ALBUQUERQUE (KRQE) - Albuquerque will soon have its first special election in more than a decade.
A group that wants to change runoff rules for the Mayor and City Council elections collected enough signatures to require the special election now the question is how much it will cost the city.
These kinds of special elections are so rare that the city clerk's office doesn't have a budget for them.
So they're looking at an unexpected expense of more than $500,000.
"Right now I'm looking at all the options, weighing the cost versus communicating with the voters and making sure everybody who has the right to vote in this election has the opportunity," says City Clerk Amy Bailey.
The special election will ask voters to approve a measure that would require a runoff election if a candidate doesn't get 50 percent of the vote.
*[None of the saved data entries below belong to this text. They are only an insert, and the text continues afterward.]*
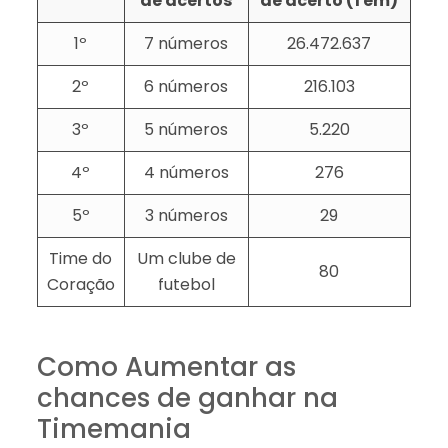
de acertos
de acerto (1 em)
1º
7 números
26.472.637
2º
6 números
216.103
3º
5 números
5.220
4º
4 números
276
5º
3 números
29
Time do
Um clube de
80
Coração
futebol
Como Aumentar as
chances de ganhar na
Timemania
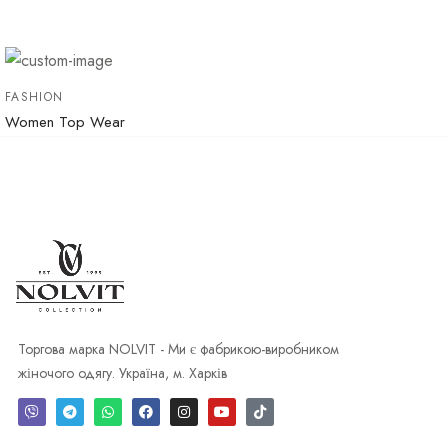
FASHION
Women Top Wear
Торгова марка NOLVIT - Ми є фабрикою-виробником
жіночого одягу. Україна, м. Харків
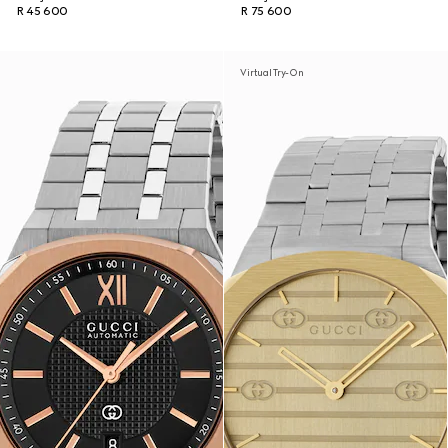
R 45 600
R 75 600
Virtual Try-On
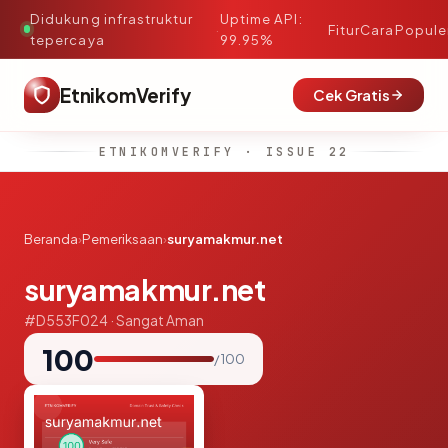
Didukung infrastruktur
Uptime API:
·
Fitur
Cara
Popule
tepercaya
99.95%
EtnikomVerify
Cek Gratis
ETNIKOMVERIFY · ISSUE 22
Beranda
›
Pemeriksaan
›
suryamakmur.net
suryamakmur.net
#D553F024 · Sangat Aman
100
/ 100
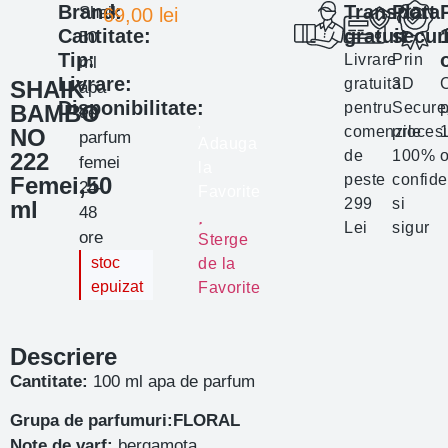
Brand:
Transport
Plata
Shaik
69,00
lei
Cantitate:
gratuit
secur
50
Tip:
Livrare
Prin
ml
Livrare:
gratuita
3D
SHAIK
apa
Disponibilitate:
pentru
Secure
p
BAMBO
de
comenzile
proces
NO
parfum
Adauga
de
100%
o
222
femei
la
peste
confide
Femei,50
24-
Favorite
299
si
ml
48
Lei
sigur
ore
Sterge
stoc
de la
epuizat
Favorite
Descriere
Cantitate:
100 ml apa de parfum
Grupa de parfumuri:FLORAL
Note de varf:
bergamota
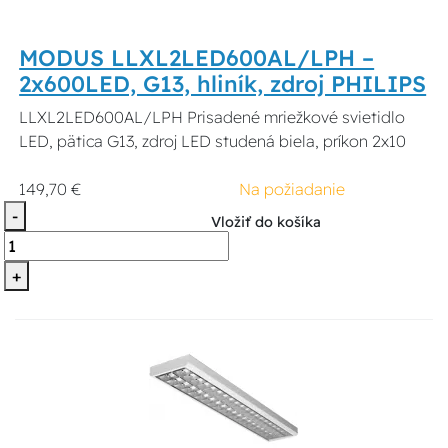
MODUS LLXL2LED600AL/LPH –
2x600LED, G13, hliník, zdroj PHILIPS
LLXL2LED600AL/LPH Prisadené mriežkové svietidlo
LED, pätica G13, zdroj LED studená biela, príkon 2x10
149,70 €
Na požiadanie
-
Vložiť do košíka
+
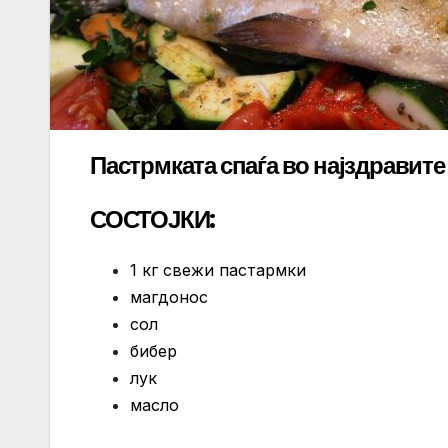
Пастрмката спаѓа во најздравите р
СОСТОЈКИ:
1 кг свежи пастармки
магдонос
сол
бибер
лук
масло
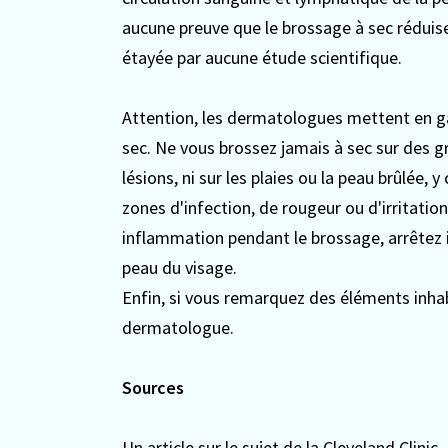
aucune preuve que le brossage à sec réduise 
étayée par aucune étude scientifique.
Attention, les dermatologues mettent en gar
sec. Ne vous brossez jamais à sec sur des g
lésions, ni sur les plaies ou la peau brûlée,
zones d'infection, de rougeur ou d'irritati
inflammation pendant le brossage, arrêtez i
peau du visage.
Enfin, si vous remarquez des éléments inha
dermatologue.
Sources
Un article sur le sujet de la Cleveland Clinic
,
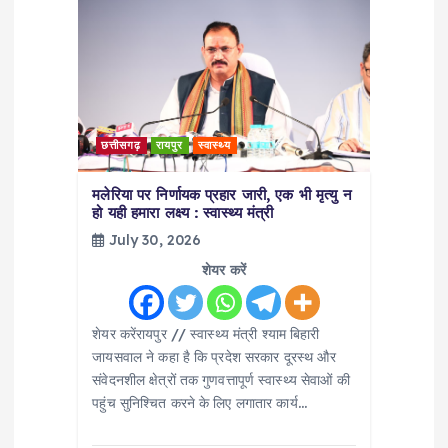
a
t
i
o
छत्तीसगढ़
रायपुर
स्वास्थ्य
n
मलेरिया पर निर्णायक प्रहार जारी, एक भी मृत्यु न
हो यही हमारा लक्ष्य : स्वास्थ्य मंत्री
July 30, 2026
शेयर करें
शेयर करेंरायपुर // स्वास्थ्य मंत्री श्याम बिहारी
जायसवाल ने कहा है कि प्रदेश सरकार दूरस्थ और
संवेदनशील क्षेत्रों तक गुणवत्तापूर्ण स्वास्थ्य सेवाओं की
पहुंच सुनिश्चित करने के लिए लगातार कार्य…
At issue: preventing like-minded candidates from splitting the vote, resulting in fringe candidate being elected.
"Majority rule is the bulwark of democracy and that's what we need to have," says Paul Broome, spokesperson for the various civic groups that collected signatures to require the special election. "We are not cavalier about this, we're not simply saying hey, there's going to be an election and we don't care about how much it costs."
Broome says supporters of the measure understand concerns about the costs.
"We also think democracy and having a good charter is worth some money, if we have to go that route," he says.
The special election will be held in March.
An in-person election could run $750,000, for things like equipment and staffing. Other options, like holding a mail-only vote, could save some cash.
Bailey is working with the city budget office to look at possible cost-cutting measures.
The last special election was in 200, when voters approved costs for renovating Isotopes Park.